Measuring market impact by comparing trades against benchmarks composed of price, time, and volume (implicit costs) in combination with measuring the fees actually levied by all trading constituents (explicit costs) is the only comprehensive form of TCA. In today’s increasingly fragmented market where margins are shrinking, explicit cost TCA is even more important, and accessing this information in a timely manner can result in significant savings and more proactive decision-making. As profitability becomes the key metric for success, competitive firms are actively seeking a comprehensive TCA program. Are you?

Market Structure Changes Post Trade Needs

Over 5 years ago when our founders created Firm58, one of the core principles was that changing market structure (i.e., more trading venues, digitization, etc…) was making post trade financial analysis & reporting exponentially more complex. They were clearly right. Everyone knows how hard it is to, daily, look at your OMS records, your clearing files and try to reconcile what happened across which “markets” and at what fee/rebate. Customers demand more transparency into their trade activity. Companies are scrambling at best to keep up.  The largest brokerages are scrambling to make sense of all this post trade data in order to reduce their Brokerage, Clearing and Execution costs, which typically represent the 2nd or 3rd largest spend in their organizations.

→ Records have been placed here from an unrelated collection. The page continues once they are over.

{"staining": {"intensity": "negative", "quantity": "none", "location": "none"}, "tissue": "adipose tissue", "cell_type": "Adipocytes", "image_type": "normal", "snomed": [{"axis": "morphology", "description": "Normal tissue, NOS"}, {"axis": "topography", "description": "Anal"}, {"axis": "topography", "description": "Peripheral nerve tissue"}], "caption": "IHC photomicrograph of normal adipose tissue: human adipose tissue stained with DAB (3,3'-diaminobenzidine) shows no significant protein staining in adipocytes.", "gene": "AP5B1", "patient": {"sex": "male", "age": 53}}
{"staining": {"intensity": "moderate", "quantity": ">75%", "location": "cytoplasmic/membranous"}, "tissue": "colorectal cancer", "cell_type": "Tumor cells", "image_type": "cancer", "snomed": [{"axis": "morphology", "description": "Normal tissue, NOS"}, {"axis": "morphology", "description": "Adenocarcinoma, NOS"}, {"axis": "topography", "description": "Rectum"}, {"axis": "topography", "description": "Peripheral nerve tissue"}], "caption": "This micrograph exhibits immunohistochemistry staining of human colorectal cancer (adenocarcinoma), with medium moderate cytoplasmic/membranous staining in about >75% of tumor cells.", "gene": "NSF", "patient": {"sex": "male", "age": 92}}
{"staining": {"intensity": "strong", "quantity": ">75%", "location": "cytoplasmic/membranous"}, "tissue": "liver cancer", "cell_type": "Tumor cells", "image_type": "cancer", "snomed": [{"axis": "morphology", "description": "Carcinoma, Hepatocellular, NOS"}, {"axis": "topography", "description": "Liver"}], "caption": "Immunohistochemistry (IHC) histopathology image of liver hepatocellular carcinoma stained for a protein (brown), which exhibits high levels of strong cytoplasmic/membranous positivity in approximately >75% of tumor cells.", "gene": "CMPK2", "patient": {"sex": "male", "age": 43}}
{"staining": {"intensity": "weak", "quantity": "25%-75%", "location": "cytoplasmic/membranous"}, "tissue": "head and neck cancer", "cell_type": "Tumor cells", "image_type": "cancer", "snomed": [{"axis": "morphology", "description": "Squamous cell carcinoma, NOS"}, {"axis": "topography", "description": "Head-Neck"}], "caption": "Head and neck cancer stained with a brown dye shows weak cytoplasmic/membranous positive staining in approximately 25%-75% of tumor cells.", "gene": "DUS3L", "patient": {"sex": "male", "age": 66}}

While I was at the Rosenblatt Financial Technology Summit in New York two weeks ago, Joe Gawronski (President) and Justin Schack (Director of Market Structure Analysis) led off the conference with a talk on regulatory reform and the impact on competition in the industry. In that talk they reviewed some of the historical facts that have lead to today’s market structure. In particular, two slides (shown here) detail the changes in market structure from 1997 to now, and put some hard facts around this problem of market fragmentation and complexity. The duopoly in US Equity Markets we knew 13 years ago has been replaced with at least nine market places or venues making up almost 98% of the volume.

What does that mean for you? As we’ve been saying for years, if you’re a brokerage of any size, and you’re trying reconcile monthly exchange invoices and fees against your daily trading activity, good luck. Spreadsheets and MBA’s are working overtime to give you (at best) averages and a high level view of the business. Granular trade by trade analysis, and detailed views of clients is impossible without a system to help you.  With the pending changes in regulations and compliance around trade detail and transparency you will clearly be at risk.